Research examines effects of early preventive dental care in Medicaid-enrolled children
Contrary to prevailing wisdom, preventive visits to a dentist for children under 2 years old may not reduce the need for more care later, at least among those children enrolled in Medicaid in Alabama, according to a study published in the journal JAMA Pediatrics.
Early preventive dental care was associated with more frequent subsequent treatment for tooth decay, more visits and more spending on dental care, compared with no early preventive dental care.
Preventive care delivered by primary care providers was not significantly associated with tooth decay-related treatment or expenditures, according to the study.
“We don’t think that going to the dentist is somehow causing these kids to have tooth decay,” said Michael Morrisey, PhD, professor and head of the Department of Health Policy & Management at the Texas A&M School of Public Health and one of the authors of the study. “At the same time, we want parents to know that early checkups probably won’t reduce the need for future dental procedures like filings.”
The American Academy of Pediatrics, American Dental Association and American Academy of Pediatric Dentistry recommend children receive dental care once baby teeth begin to appear.
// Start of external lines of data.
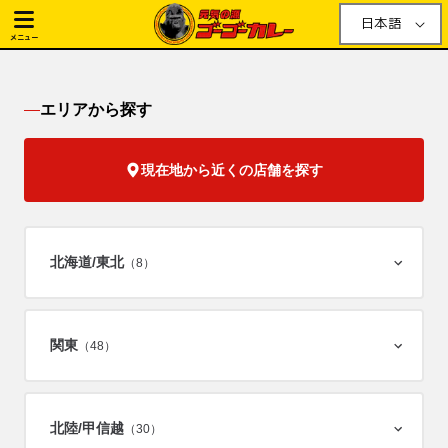
日本語
メニュー
エリアから探す
現在地から近くの店舗を探す
北海道/
東北
（8）
関東
（48）
北陸/
甲信越
（30）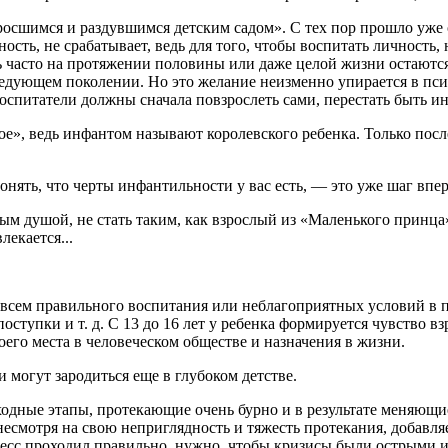
осшимся и раздувшимся детским садом». С тех пор прошло уже ок
ность, не срабатывает, ведь для того, чтобы воспитать личност
 часто на протяжении половины или даже целой жизни остаются 
едующем поколении. Но это желание неизменно упирается в псих
 воспитатели должны сначала повзрослеть сами, перестать быть 
ое», ведь инфантом называют королевского ребенка. Только посл
нять, что черты инфантильности у вас есть, — это уже шаг впер
дым душой, не стать таким, как взрослый из «Маленького принца
лекается...
всем правильного воспитания или неблагоприятных условий в пер
 поступки и т. д. С 13 до 16 лет у ребенка формируется чувство 
его места в человеческом обществе и назначения в жизни.
 могут зародиться еще в глубоком детстве.
дные этапы, протекающие очень бурно и в результате меняющие
есмотря на свою неприглядность и тяжесть протекания, добавля
оцесс проходил правильно, нужно, чтобы кризисы были острыми и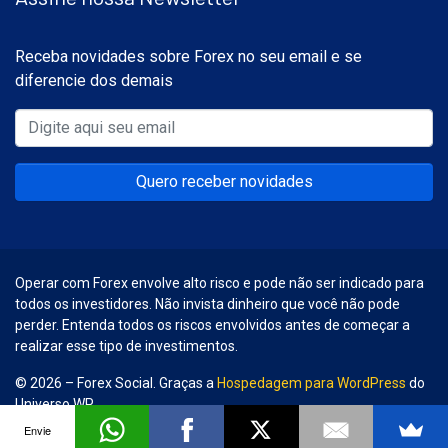
Receba novidades sobre Forex no seu email e se
diferencie dos demais
Quero receber novidades
Operar com Forex envolve alto risco e pode não ser indicado para
todos os investidores. Não invista dinheiro que você não pode
perder. Entenda todos os riscos envolvidos antes de começar a
realizar esse tipo de investimentos.
© 2026 – Forex Social. Graças a
Hospedagem para WordPress
do
Universo WP.
Envie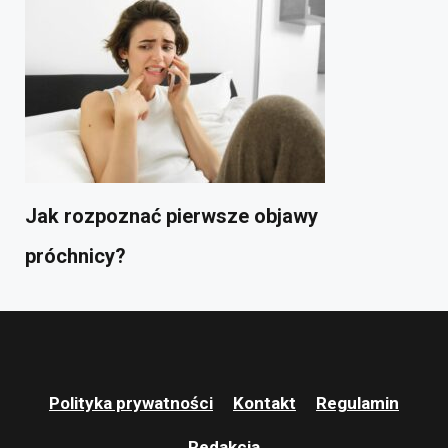
Jak rozpoznać pierwsze objawy
próchnicy?
Polityka prywatności
Kontakt
Regulamin
Redakcja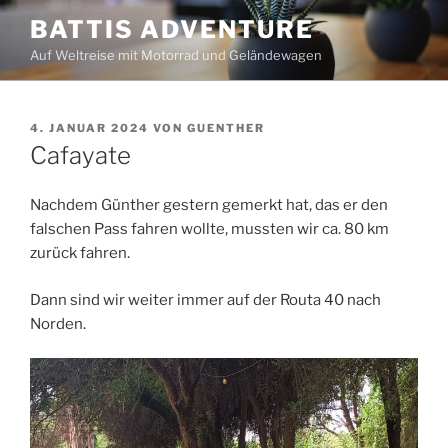
Zum
BATTIS ADVENTURE
Inhalt
Auf Weltreise mit Motorrad und Geländewagen
springen
VERÖFFENTLICHT
4. JANUAR 2024
VON
GUENTHER
AM
Cafayate
Nachdem Günther gestern gemerkt hat, das er den
falschen Pass fahren wollte, mussten wir ca. 80 km
zurück fahren.
Dann sind wir weiter immer auf der Routa 40 nach
Norden.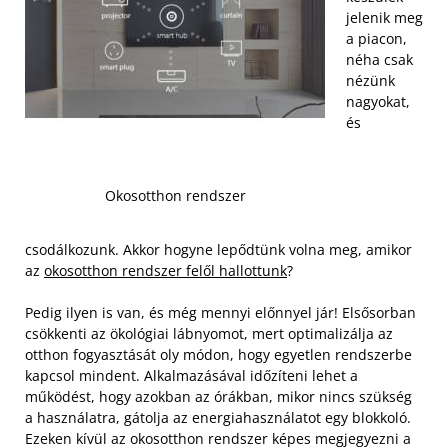
jelenik meg
a piacon,
néha csak
nézünk
nagyokat,
és
Okosotthon rendszer
csodálkozunk. Akkor hogyne lepődtünk volna meg, amikor
az
okosotthon rendszer felől hallottunk
?
Pedig ilyen is van, és még mennyi előnnyel jár! Elsősorban
csökkenti az ökológiai lábnyomot, mert optimalizálja az
otthon fogyasztását oly módon, hogy egyetlen rendszerbe
kapcsol mindent. Alkalmazásával időzíteni lehet a
működést, hogy azokban az órákban, mikor nincs szükség
a használatra, gátolja az energiahasználatot egy blokkoló.
Ezeken kívül az okosotthon rendszer képes megjegyezni a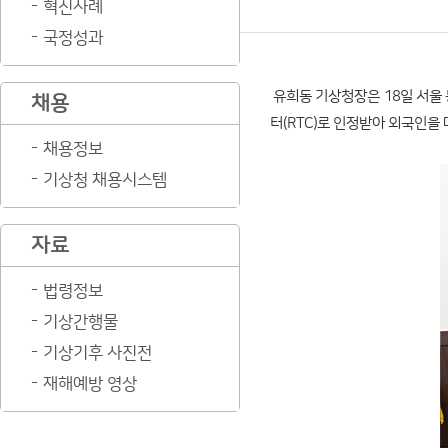
혁신사례
국정성과
유희동 기상청장은 18일 서울 
채용
터(RTC)로 인정받아 외국인을
채용정보
기상청 채용시스템
자료
법령정보
기상간행물
기상기후 사진전
재해예방 영상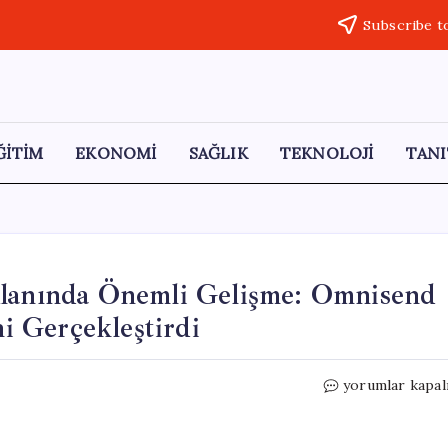
Subscribe t
ĞİTİM
EKONOMİ
SAĞLIK
TEKNOLOJİ
TANI
Alanında Önemli Gelişme: Omnisend
ni Gerçekleştirdi
Türkiye’de
yorumlar kapal
E-
posta
Pazarlama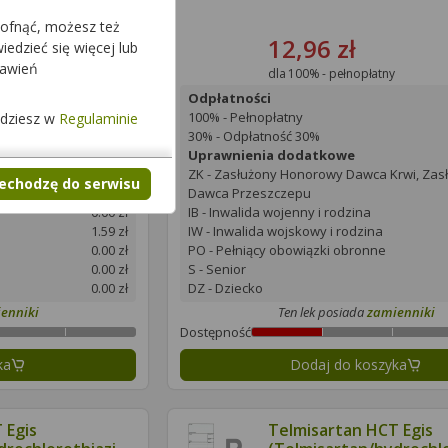
cofnąć, możesz też
12,96 zł
edzieć się więcej lub
tawień
dla 100% - pełnopłatny
Odpłatności
23,09 zł
100% - Pełnopłatny
jdziesz w
Regulaminie
8,04 zł
30% - Odpłatność 30%
Uprawnienia dodatkowe
rwi, Zasłużony
ZK - Zasłużony Honorowy Dawca Krwi, Zas
zechodzę do serwisu
1.59 zł
Dawca Przeszczepu
0.00 zł
IB - Inwalida wojenny i rodzina
1.59 zł
IW - Inwalida wojskowy i rodzina
0.00 zł
PO - Pełniący obowiązki obronne
0.00 zł
S - Senior
0.00 zł
DZ - Dziecko
enniki
Ten lek posiada
zamienniki
Dostępność
ka
Dodaj do koszyka
 Egis
Telmisartan HCT Egis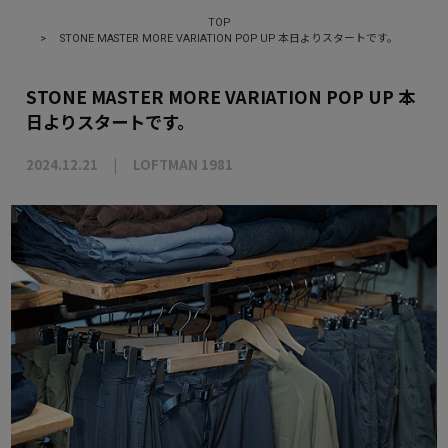
TOP
>
STONE MASTER MORE VARIATION POP UP 本日よりスタートです。
STONE MASTER MORE VARIATION POP UP 本
日よりスタートです。
2024.12.21
LOFTMAN 1981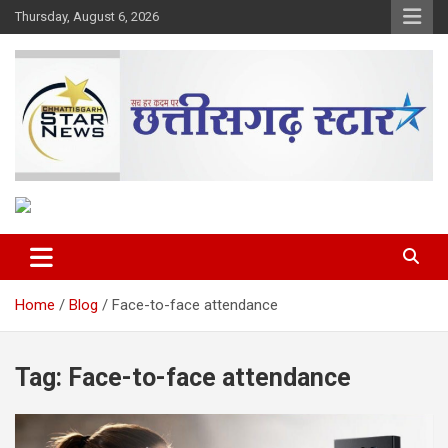
Skip
Thursday, August 6, 2026
to
content
The Rising Voice of CG
Chhattisgarh Star
Home
Blog
Face-to-face attendance
Tag:
Face-to-face attendance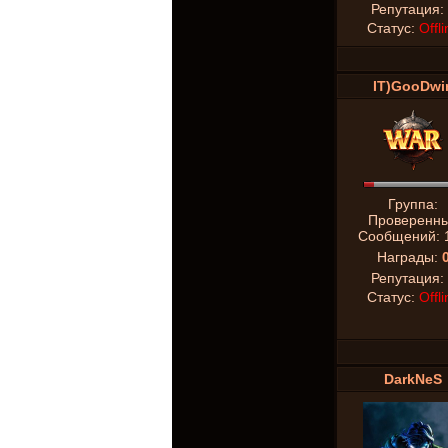
Репутация:
Статус:
Offli
IT)GooDwi
Группа:
Проверенн
Сообщений:
Награды:
Репутация:
Статус:
Offli
DarkNeS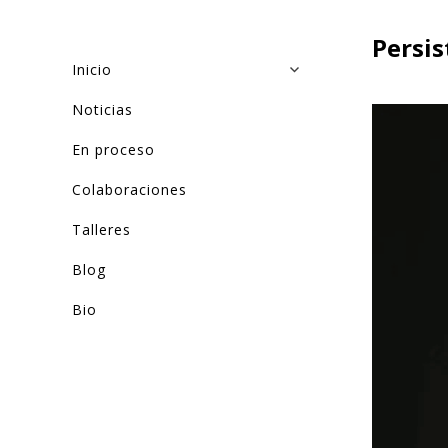
Persis
Inicio
Noticias
En proceso
Colaboraciones
Talleres
Blog
Bio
The research team, which also included Justin Blackburn, PhD, and Bisakha Sen, PhD, of the University of Alabama at Birmingham (UAB) School of Public Health, analyzed Medicaid data from 19,658 children in Alabama, 25.8 percent of whom received preventive dental care from a dentist before age 2. The average follow-up time was almost four years.
Compared with similar children without early preventive dental care, those receiving such care from a dentist had more frequent tooth decay-related treatment (20.6 percent versus 11.3 percent) and a higher rate of visits and higher annual dental expenditures ($168 versus $87) later in childhood.
However, the study authors stressed that the study has limitations. As only children on Alabama’s Medicaid, the publicly funded health care program for low-income Americans, were included, other populations may show different trends. The researchers also did not examine oral health behaviors such as teeth brushing or environmental ones like water fluoridation.
“It’s a bit surprising that we found so few benefits, especially since parents are routinely encouraged to take their children for early dental checkups,” Morrisey said. “Still, it is possible that even though the dentist visits were coded as preventive, the babies and toddlers already had some sign or risk factor of tooth decay. To really answer the question of efficacy of early routine checkups, one should do randomized clinical trials.”
It was also not clear from the data analyzed in the study what each preventive care visit involved. Typically, the main service at these visits is a topical fluoride varnish, but children who already have high levels of tooth decay may continue to get new decay even when the varnish is applied. These visits may also serve as an opportunity for parents to ask questions about how best to teach their children good oral care habits. “All I can recommend is that parents follow the advice of their child’s dentist or health care provider,” Morrisey said. “We examined the data in the aggregate, but only those seeing the individual child will be able to determine what’s best for him or her.”